Search Core strategy

This page outlines the strategy, and goals of the Search Core team.

For context on the mission, vision and guiding principles of Search, see the top-level search strategy page.

Quicklinks:

Where we are now

In , we grew the Sourcegraph Cloud global index to 2.1M repositories, including all repositories with 8 stars or more. Importantly, the changes we’ve made to reach this state have never been cloud-specific, and yielded trickle-down benefits to all Sourcegraph deployments (for instance, significant reductions in the memory usagee of Zoekt, our trigram-based indexed search backend).

What’s next and why

Goals

  • Make Sourcegraph Search work well with large-scale monorepos (time to first result for unindexed search on monorepos larger than 200GB is < 10s and <2s for indexed, and time to indexing is always <30 minutes).
  • Sourcegraph Cloud indexes public repositories globally from 4 non-GitHub code hosts.

Details

Monorepo performance is a recurrent pain point for large Enterprise customers. Unindexed monorepo performance is still poor, and several facets of search on large monorepos cause significant load on gitserver.
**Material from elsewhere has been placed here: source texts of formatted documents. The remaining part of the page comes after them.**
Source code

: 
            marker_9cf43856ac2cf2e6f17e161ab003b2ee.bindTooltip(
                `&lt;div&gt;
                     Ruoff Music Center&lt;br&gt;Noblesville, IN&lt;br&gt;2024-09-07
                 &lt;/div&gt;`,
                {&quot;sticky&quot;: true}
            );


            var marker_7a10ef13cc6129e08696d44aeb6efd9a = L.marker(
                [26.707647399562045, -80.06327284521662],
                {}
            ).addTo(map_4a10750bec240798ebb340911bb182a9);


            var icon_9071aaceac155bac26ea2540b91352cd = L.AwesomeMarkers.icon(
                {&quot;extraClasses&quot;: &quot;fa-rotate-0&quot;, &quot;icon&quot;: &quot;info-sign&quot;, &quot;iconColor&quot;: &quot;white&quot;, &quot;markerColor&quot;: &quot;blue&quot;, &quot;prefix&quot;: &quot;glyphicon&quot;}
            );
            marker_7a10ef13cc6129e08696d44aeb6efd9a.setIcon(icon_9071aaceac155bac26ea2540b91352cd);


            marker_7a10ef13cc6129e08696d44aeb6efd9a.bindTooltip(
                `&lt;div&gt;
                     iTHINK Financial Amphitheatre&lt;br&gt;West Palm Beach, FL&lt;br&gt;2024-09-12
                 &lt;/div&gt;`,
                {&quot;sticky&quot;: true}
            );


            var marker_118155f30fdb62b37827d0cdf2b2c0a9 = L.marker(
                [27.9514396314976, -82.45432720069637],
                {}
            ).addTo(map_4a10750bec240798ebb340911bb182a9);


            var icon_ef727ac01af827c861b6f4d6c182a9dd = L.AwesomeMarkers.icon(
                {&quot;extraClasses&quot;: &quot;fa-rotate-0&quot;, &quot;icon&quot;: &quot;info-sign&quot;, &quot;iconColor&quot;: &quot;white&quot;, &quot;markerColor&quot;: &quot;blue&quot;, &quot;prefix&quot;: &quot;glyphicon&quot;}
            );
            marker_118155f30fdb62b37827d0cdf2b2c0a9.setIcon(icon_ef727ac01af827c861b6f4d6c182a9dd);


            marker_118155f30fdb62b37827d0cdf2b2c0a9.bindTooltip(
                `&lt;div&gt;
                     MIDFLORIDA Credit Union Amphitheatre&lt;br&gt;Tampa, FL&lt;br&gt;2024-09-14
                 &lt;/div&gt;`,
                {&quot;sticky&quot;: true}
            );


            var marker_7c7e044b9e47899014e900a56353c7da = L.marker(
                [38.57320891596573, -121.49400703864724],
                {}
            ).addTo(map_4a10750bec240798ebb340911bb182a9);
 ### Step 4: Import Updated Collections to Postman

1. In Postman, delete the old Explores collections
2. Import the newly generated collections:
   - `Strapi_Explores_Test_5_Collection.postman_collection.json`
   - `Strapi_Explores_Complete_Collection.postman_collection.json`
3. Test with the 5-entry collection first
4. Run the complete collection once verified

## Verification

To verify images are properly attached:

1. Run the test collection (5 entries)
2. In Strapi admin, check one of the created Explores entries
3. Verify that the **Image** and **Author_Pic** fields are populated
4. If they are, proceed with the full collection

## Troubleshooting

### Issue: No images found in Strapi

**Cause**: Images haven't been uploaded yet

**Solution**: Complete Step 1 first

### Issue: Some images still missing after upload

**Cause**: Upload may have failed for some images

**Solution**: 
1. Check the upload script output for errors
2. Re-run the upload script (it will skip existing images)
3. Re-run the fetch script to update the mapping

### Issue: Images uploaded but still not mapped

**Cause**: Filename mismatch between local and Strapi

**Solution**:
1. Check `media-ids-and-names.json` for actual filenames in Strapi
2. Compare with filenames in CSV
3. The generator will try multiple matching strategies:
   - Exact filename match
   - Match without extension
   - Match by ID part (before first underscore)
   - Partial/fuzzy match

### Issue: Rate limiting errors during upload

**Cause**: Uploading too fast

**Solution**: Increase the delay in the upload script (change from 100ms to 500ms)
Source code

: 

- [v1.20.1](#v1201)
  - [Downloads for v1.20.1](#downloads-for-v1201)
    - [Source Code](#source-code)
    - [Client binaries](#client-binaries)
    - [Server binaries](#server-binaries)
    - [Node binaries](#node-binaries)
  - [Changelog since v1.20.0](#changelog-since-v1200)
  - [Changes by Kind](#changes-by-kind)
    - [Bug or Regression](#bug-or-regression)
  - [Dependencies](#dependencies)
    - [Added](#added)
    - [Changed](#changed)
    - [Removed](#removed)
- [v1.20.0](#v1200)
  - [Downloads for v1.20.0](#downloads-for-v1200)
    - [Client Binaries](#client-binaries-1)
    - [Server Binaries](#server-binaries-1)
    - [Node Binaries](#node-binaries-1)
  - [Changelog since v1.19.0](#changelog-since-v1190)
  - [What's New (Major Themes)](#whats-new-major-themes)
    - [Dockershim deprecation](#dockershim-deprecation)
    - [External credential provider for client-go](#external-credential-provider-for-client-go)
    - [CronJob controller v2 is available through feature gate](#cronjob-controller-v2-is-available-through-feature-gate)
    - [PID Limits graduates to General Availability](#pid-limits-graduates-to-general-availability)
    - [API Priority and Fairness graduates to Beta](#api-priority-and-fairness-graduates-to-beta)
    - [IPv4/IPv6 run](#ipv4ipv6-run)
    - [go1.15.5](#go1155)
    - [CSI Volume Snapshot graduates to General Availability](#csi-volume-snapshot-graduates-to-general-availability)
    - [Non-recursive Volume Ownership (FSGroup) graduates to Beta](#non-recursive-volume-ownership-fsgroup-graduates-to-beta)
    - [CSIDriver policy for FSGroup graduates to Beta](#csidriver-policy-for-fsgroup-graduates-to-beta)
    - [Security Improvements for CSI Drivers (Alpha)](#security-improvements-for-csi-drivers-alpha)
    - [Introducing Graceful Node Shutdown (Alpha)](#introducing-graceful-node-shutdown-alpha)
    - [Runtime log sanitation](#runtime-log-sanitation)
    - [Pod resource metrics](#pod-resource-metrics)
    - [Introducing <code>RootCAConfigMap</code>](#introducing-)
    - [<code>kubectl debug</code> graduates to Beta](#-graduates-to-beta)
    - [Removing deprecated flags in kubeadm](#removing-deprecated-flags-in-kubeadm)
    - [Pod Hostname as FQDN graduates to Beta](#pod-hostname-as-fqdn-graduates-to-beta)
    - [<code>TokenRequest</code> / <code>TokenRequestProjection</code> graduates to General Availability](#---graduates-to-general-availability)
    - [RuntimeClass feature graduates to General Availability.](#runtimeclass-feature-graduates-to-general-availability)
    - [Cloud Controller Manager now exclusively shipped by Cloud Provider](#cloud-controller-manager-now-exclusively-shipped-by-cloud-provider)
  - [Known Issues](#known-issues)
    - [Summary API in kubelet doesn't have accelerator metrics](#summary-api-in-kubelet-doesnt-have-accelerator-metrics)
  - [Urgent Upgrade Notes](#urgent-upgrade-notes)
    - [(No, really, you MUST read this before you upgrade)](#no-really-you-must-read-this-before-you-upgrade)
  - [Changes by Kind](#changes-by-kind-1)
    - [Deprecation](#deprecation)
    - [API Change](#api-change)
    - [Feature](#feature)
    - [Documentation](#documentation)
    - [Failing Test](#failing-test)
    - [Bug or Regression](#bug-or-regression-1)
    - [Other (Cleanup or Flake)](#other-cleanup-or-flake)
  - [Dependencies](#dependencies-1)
Code host coverage: we’ve chosen to make progress towards indexing the entire OSS universe by indexing repositories from different code hosts, which we see as a better increment towards making sourcegraph.com a universal code search engine than our previous goal of scaling the global index to 5.5M repositories (see “what we’re not working on” below).

What we’re not working on and why

  • Further scaling the Sourcegraph Cloud global index by adding more repositories from GitHub: low-star repos can contain a lot of strange things, and may be only tangentially related to code (i.e., wikipedia dumps, other non-code data stores that only the author uses). This has a knock-on effect to relevancy, scaling, and performance. In addition, by adding repositories from the “popular long tail”, we are not really delivering on the promise of letting people search their own code: for many developers, this would amount to searching 0-1 star repositories (example), which means complete coverage is still 28+M repos.